Even though the search for the neural correlates of consciousness is still an unresolved challenge of astonishing complexity (Crick 1994), the continuous efforts to crack the mystery are not expended in vain. Each year brings an increasing number of cognitive neuroscientific studies that reveal yet another piece of the puzzle of the neural basis of subjective experience. However, it often seems that individual findings are too diverse and sparse to form a coherent picture. In addition to the fundamental problem of the binding of conscious experiences (Singer 2001), we increasingly face the problem of how to bind the findings of consciousness-related studies. The present target paper by Prof. Wolf Singer serves such a discovery-binding function, bringing very diverse findings into a unified picture of how the neural correlates with the subjective.

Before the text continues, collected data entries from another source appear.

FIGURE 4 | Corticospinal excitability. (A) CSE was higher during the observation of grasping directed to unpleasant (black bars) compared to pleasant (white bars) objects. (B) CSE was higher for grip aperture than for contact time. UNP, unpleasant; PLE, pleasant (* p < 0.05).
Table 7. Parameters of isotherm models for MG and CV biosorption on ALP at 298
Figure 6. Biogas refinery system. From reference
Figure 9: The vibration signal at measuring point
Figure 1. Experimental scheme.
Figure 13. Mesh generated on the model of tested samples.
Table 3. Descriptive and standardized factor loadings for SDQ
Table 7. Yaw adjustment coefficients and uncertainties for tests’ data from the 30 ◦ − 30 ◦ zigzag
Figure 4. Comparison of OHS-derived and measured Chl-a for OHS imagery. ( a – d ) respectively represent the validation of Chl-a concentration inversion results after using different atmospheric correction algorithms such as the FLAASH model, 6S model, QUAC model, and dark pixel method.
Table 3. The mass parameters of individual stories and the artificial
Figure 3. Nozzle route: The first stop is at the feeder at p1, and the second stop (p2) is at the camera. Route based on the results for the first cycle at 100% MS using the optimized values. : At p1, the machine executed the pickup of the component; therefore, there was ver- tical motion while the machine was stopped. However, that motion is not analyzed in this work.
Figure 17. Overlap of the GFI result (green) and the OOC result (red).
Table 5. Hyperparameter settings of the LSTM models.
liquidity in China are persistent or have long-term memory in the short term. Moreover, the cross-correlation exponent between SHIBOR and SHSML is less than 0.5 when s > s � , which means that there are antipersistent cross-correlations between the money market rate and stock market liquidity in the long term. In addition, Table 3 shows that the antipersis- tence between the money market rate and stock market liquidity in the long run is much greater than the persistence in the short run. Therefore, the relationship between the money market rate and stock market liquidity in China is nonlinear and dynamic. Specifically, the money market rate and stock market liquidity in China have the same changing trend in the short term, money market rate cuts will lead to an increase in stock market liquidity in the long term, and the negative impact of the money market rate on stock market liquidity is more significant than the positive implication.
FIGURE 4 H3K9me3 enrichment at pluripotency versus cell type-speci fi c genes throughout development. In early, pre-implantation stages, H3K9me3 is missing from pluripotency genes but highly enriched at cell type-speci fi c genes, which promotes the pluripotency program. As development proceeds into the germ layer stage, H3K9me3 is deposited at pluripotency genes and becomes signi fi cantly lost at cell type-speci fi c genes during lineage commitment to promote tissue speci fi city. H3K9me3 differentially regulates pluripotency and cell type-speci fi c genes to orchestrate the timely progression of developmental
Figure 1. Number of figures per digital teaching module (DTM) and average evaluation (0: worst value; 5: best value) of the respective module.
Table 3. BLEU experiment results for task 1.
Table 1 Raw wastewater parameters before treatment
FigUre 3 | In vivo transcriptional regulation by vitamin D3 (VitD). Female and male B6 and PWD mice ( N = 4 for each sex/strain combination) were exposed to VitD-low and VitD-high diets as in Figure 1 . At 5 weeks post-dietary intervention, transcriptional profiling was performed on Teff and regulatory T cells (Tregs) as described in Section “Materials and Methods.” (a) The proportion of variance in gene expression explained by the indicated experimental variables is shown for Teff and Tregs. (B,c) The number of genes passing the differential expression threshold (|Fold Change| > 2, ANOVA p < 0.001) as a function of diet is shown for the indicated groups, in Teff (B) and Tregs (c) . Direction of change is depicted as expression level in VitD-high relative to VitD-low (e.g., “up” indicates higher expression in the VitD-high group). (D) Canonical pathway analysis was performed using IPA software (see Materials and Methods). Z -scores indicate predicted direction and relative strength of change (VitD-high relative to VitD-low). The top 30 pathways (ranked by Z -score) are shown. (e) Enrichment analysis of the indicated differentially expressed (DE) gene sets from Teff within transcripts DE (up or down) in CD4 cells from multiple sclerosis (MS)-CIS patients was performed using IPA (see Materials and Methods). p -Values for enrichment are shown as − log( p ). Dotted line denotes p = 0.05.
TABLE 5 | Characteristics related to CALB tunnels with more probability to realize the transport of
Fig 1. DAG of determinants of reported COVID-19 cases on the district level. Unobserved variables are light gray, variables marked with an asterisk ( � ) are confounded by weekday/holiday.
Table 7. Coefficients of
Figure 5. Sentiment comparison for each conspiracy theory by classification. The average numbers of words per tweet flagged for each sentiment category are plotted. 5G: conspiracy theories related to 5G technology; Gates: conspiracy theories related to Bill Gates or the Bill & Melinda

In an impressively erudite manner, Singer (this collection) integrates a very broad range of anatomical and functional findings of the organisational principles of the brain, concluding that the high-level cognitive functions are supported by densely coupled, recurrent neural networks, interacting under the principles of non-linear dynamics. In the proposed framework, perception is treated as an active process, whose self-organisation is initially determined by genes, and later modified by post-natal development, learning, social interactions, and cultural influences. At the neuronal networks level, high-level integration and communication are achieved through synchronisation of oscillations in different electroencephalography (EEG) frequency bands, the most notable of which is gamma band (>30Hz) synchronisation (Engel et al. 1999). Given that an association between the widespread gamma-band synchronisation and conscious awareness is found in rather different experimental paradigms, such as visual masking (Melloni et al. 2007), binocular rivalry (Doesburg et al. 2009), and attentional blink (Gross et al. 2004), gamma synchronisation is often regarded as the main NCC (Singer this collection).
Yet the candidature of gamma synchronisation as the correlate of consciousness is challenged by some findings from research into the behavioural states of the brain. If gamma-range activity correlates with consciousness, it should diminish when consciousness ceases. Contrary to this, gamma band activity seems to increase rather than decrease in response to certain general anaesthetics, such as ketamine (Steriade et al. 1996). Furthermore, gamma synchronisation seems to be absent in some conscious brain states. For instance, it has been reported that large-scale neocortical gamma-band coherence is virtually absent during rapid eye movement (REM) sleep in cats (Castro et al. 2013), a state typically marked by the most intense dreaming in humans (Hobson et al. 2000) as well as in felids (Jouvet 1979).
The target paper briefly mentions neural mechanisms supporting overall brain states, but dismisses them as modulatory systems that are too general to be considered the NCC (Singer this collection). In the following, I will argue that the relation between the neural mechanisms of the contents and states of consciousness is not straightforward, and that the puzzle of the neural mechanisms of consciousness cannot be completed without studying the neural mechanisms of conscious states.